> [What to do] Copy verbatim the part that opens with the line containing "What is the" and closes with the line containing "Answer: approximately 315°", including both of those lines.

> [The data]
--------------------------------------------------

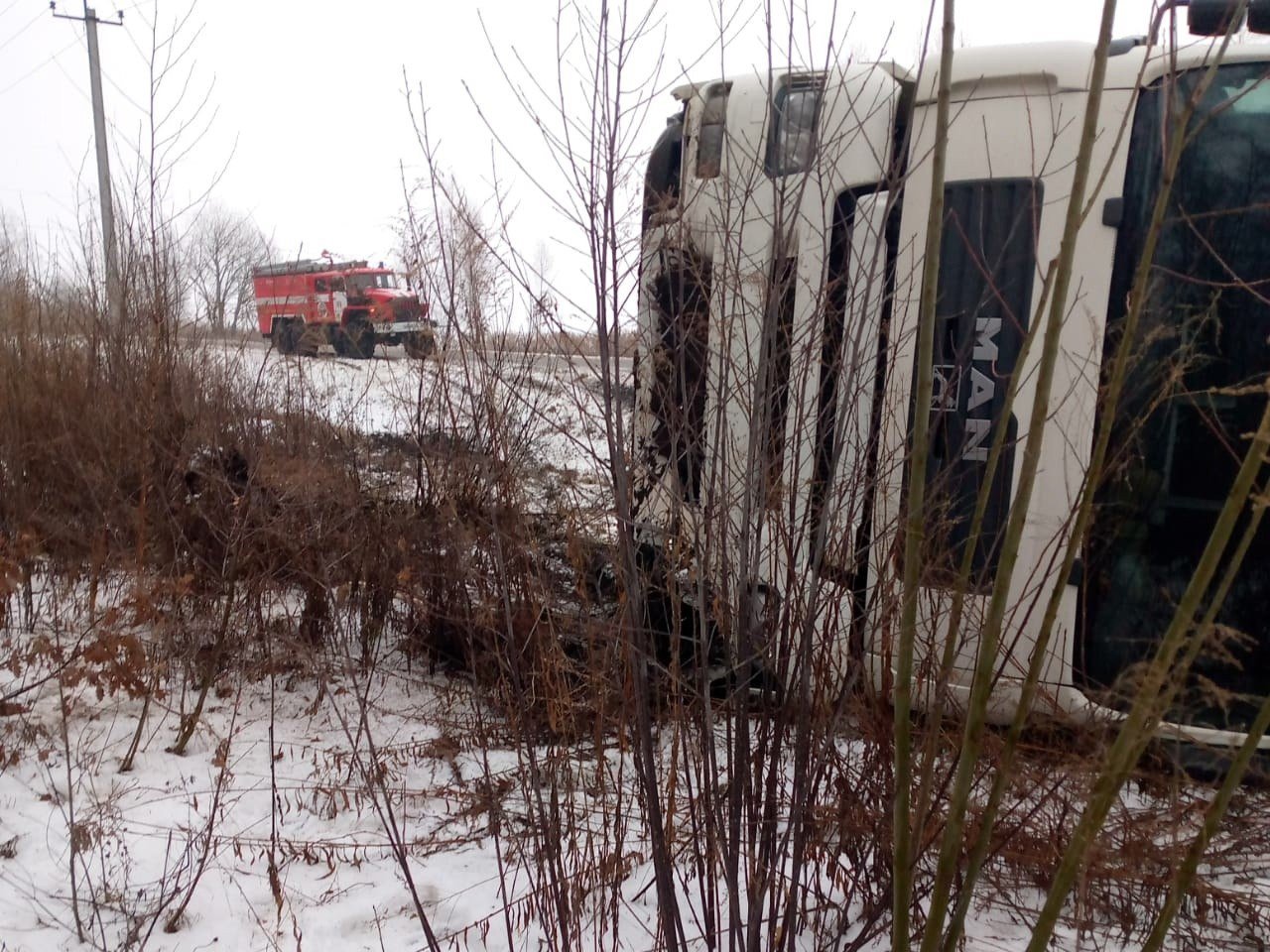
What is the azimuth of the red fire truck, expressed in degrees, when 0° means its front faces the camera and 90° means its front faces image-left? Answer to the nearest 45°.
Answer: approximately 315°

--------------------------------------------------

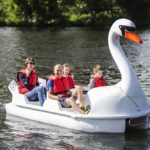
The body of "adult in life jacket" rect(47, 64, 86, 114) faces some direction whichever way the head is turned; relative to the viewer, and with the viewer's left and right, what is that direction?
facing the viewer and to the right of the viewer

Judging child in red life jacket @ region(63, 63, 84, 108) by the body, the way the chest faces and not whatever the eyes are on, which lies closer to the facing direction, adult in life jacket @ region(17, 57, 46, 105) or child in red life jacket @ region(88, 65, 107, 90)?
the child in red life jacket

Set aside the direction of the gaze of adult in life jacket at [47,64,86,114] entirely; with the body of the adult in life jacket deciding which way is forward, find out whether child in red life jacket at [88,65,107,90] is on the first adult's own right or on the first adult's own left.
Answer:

--------------------------------------------------

> [Response to this task]
What is the azimuth of the red fire truck, expressed in degrees, when 0° means its front faces the camera and 90° means its front faces image-left? Answer to the nearest 45°.
Answer: approximately 315°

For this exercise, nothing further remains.